+++ Given data
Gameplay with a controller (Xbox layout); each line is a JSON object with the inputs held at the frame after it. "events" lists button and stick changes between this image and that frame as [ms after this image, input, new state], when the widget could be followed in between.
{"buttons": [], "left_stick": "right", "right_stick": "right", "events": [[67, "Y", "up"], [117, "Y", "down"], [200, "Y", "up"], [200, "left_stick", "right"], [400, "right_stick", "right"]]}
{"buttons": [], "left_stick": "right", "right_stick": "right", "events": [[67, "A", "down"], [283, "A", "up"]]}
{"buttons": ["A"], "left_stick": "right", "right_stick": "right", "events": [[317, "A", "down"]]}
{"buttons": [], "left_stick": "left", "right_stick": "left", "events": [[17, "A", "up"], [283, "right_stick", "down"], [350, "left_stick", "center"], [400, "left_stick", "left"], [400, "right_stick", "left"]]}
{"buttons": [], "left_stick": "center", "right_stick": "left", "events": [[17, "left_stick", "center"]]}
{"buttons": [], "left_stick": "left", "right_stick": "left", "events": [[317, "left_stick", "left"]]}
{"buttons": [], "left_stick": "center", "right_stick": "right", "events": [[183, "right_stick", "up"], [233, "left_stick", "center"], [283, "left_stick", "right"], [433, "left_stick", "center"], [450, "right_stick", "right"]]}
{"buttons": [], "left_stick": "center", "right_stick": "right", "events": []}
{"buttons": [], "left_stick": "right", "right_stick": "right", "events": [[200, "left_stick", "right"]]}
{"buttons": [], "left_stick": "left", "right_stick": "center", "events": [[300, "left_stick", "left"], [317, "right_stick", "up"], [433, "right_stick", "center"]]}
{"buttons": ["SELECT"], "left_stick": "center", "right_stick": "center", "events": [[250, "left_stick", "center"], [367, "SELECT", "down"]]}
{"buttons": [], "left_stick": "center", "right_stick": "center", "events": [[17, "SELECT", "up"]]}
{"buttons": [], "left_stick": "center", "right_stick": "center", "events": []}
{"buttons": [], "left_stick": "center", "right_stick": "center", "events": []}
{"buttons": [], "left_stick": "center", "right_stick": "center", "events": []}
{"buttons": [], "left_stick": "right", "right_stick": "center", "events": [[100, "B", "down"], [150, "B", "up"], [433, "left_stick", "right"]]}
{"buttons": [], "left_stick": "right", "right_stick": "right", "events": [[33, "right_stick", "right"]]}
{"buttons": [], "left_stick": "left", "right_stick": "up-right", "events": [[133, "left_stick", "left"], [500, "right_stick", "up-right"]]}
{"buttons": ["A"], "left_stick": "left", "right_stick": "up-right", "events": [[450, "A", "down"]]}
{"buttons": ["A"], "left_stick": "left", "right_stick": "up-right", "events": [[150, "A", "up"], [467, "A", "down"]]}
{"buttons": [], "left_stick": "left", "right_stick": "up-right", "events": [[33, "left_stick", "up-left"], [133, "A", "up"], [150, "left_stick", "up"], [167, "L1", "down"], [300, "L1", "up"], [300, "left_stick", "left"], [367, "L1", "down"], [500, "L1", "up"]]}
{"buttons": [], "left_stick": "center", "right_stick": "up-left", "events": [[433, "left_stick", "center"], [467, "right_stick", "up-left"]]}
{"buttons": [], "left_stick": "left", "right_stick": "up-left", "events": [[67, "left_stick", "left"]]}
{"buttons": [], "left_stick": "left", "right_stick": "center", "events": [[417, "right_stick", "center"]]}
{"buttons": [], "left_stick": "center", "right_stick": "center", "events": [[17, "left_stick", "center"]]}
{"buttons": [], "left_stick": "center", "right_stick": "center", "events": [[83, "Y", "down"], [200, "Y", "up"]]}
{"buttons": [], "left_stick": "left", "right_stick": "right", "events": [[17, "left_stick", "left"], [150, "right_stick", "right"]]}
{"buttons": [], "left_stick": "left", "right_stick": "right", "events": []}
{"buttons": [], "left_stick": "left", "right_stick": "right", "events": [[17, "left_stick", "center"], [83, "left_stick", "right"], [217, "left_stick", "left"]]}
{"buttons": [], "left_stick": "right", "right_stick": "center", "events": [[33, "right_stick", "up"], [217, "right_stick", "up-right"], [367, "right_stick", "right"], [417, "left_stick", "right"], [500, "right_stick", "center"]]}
++++++
**What to do**: With "SELECT" as the word to match, copy each line of the records that has it.

**Answer box**:
{"buttons": ["SELECT"], "left_stick": "center", "right_stick": "center", "events": [[250, "left_stick", "center"], [367, "SELECT", "down"]]}
{"buttons": [], "left_stick": "center", "right_stick": "center", "events": [[17, "SELECT", "up"]]}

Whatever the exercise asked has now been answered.